Task brief |
Among the entries that follow, locate the line with "we gather to praise God." and the line with "Timing tags for". Output those lines and all lines in between, exactly, minus the pictures.

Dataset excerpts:
========================

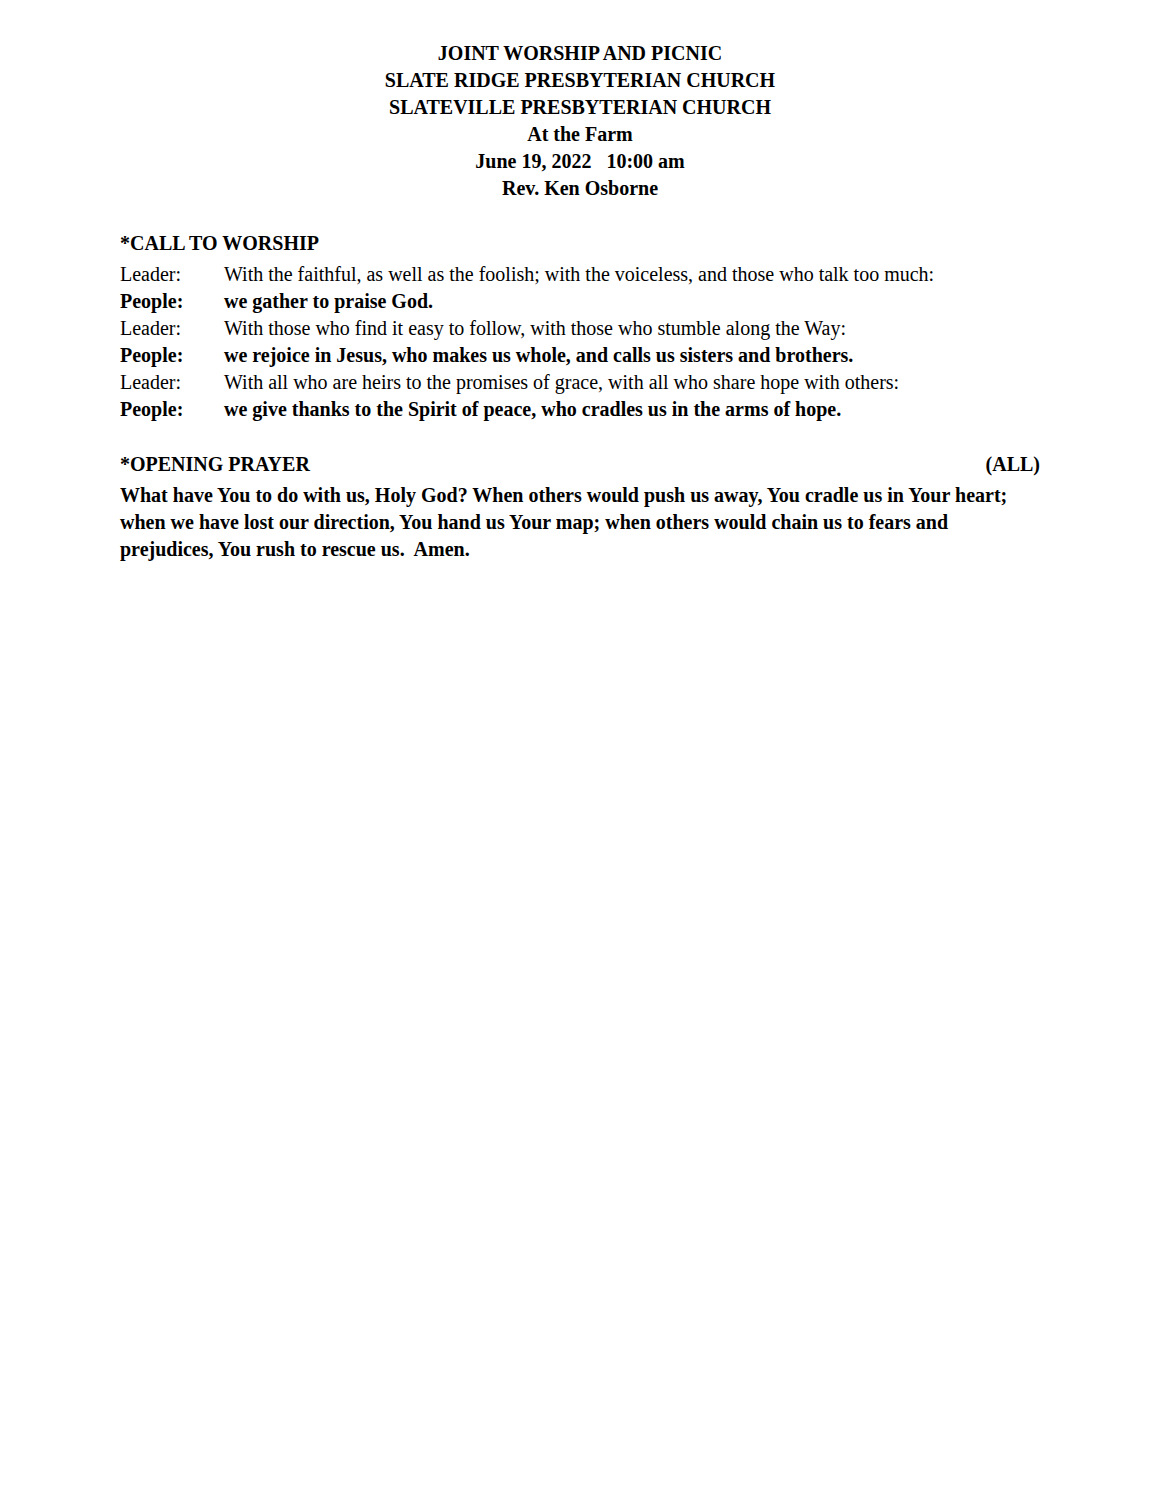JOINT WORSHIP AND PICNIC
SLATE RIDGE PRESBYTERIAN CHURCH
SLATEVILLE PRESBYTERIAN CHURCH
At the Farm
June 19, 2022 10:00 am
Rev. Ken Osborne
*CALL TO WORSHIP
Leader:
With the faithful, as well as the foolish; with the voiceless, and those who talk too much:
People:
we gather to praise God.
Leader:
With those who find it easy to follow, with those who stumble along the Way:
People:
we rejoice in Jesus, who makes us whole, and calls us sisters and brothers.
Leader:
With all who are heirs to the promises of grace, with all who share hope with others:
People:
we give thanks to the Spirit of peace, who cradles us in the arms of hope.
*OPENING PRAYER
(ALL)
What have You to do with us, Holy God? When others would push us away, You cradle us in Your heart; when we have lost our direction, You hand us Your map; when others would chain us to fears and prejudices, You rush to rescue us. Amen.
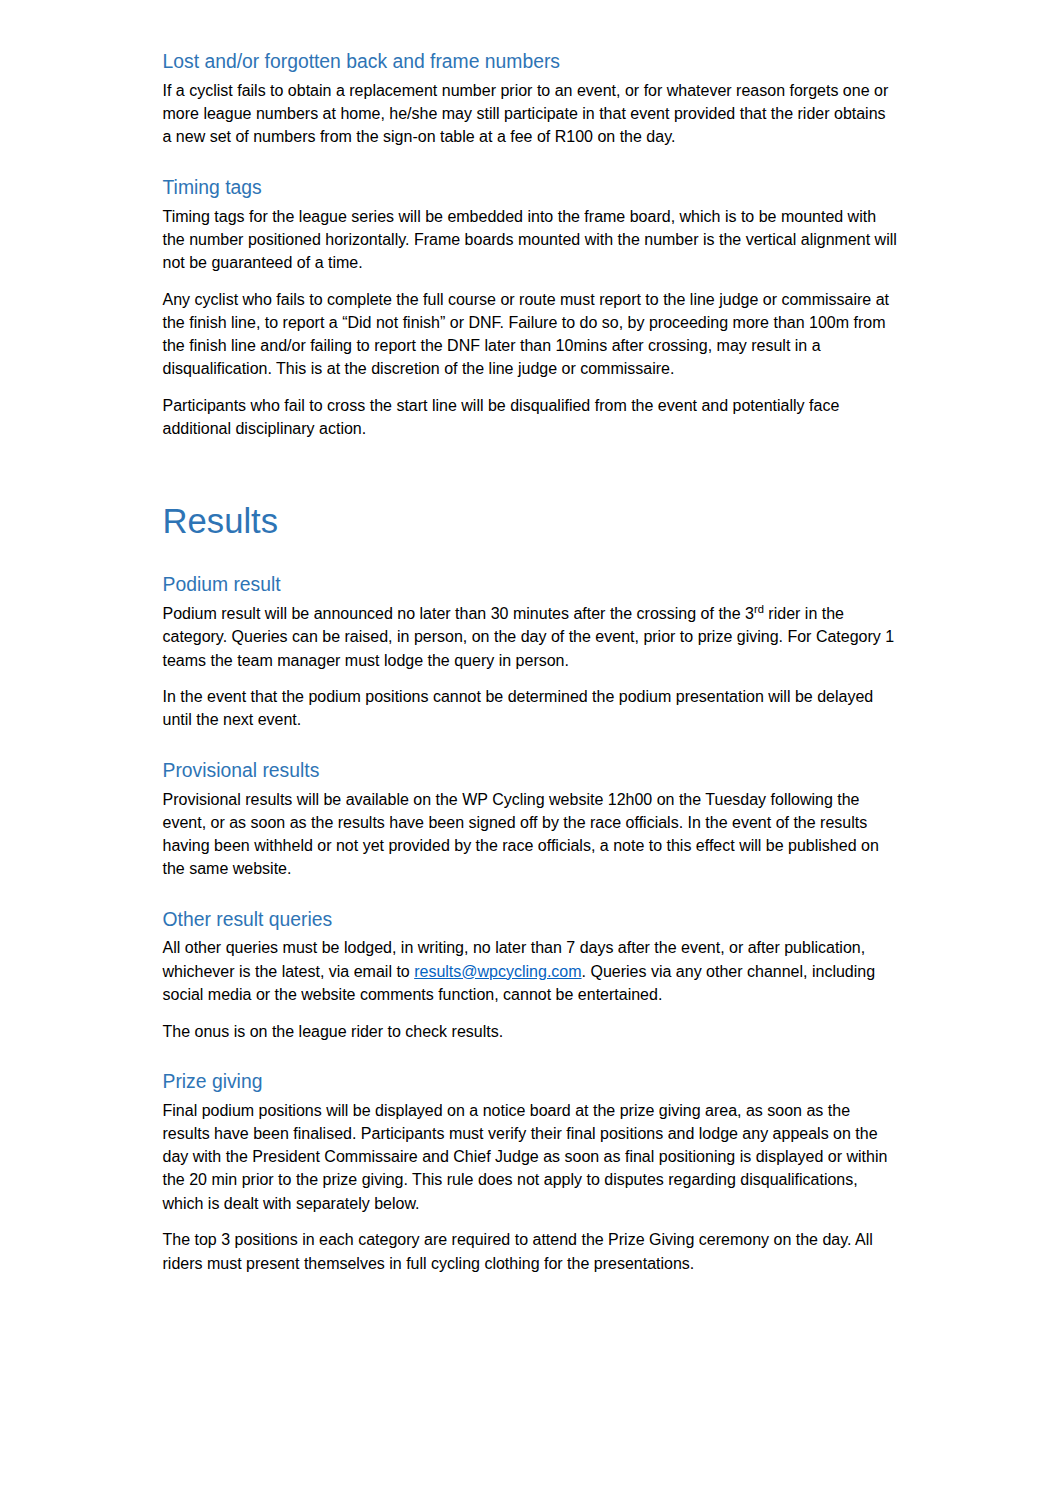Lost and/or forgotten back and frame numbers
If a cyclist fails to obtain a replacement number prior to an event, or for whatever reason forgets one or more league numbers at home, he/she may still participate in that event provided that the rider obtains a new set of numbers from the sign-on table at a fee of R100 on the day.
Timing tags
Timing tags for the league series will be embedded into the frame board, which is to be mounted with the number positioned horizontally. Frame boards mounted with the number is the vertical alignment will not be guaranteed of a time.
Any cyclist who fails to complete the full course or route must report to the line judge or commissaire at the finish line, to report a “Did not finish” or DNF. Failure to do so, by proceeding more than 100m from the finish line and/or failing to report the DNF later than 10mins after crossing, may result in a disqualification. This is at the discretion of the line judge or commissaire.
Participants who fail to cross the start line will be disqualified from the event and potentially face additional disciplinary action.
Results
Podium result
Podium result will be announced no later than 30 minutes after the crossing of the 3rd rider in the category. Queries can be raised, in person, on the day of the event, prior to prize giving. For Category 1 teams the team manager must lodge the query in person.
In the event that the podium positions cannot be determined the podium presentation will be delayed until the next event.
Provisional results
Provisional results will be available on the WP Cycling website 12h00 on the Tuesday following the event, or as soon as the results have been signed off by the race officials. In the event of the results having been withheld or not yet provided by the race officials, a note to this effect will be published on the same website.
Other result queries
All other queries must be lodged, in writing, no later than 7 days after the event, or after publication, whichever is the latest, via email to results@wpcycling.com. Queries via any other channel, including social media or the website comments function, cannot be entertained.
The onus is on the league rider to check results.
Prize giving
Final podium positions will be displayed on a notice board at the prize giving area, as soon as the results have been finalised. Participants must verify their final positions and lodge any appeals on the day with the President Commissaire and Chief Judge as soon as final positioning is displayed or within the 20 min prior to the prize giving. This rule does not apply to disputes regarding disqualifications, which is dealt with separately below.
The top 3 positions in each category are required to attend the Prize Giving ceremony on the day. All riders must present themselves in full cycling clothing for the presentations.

========================

Response box |
we gather to praise God.
Leader:
With those who find it easy to follow, with those who stumble along the Way:
People:
we rejoice in Jesus, who makes us whole, and calls us sisters and brothers.
Leader:
With all who are heirs to the promises of grace, with all who share hope with others:
People:
we give thanks to the Spirit of peace, who cradles us in the arms of hope.
*OPENING PRAYER
(ALL)
What have You to do with us, Holy God? When others would push us away, You cradle us in Your heart; when we have lost our direction, You hand us Your map; when others would chain us to fears and prejudices, You rush to rescue us. Amen.
Lost and/or forgotten back and frame numbers
If a cyclist fails to obtain a replacement number prior to an event, or for whatever reason forgets one or more league numbers at home, he/she may still participate in that event provided that the rider obtains a new set of numbers from the sign-on table at a fee of R100 on the day.
Timing tags
Timing tags for the league series will be embedded into the frame board, which is to be mounted with the number positioned horizontally. Frame boards mounted with the number is the vertical alignment will not be guaranteed of a time.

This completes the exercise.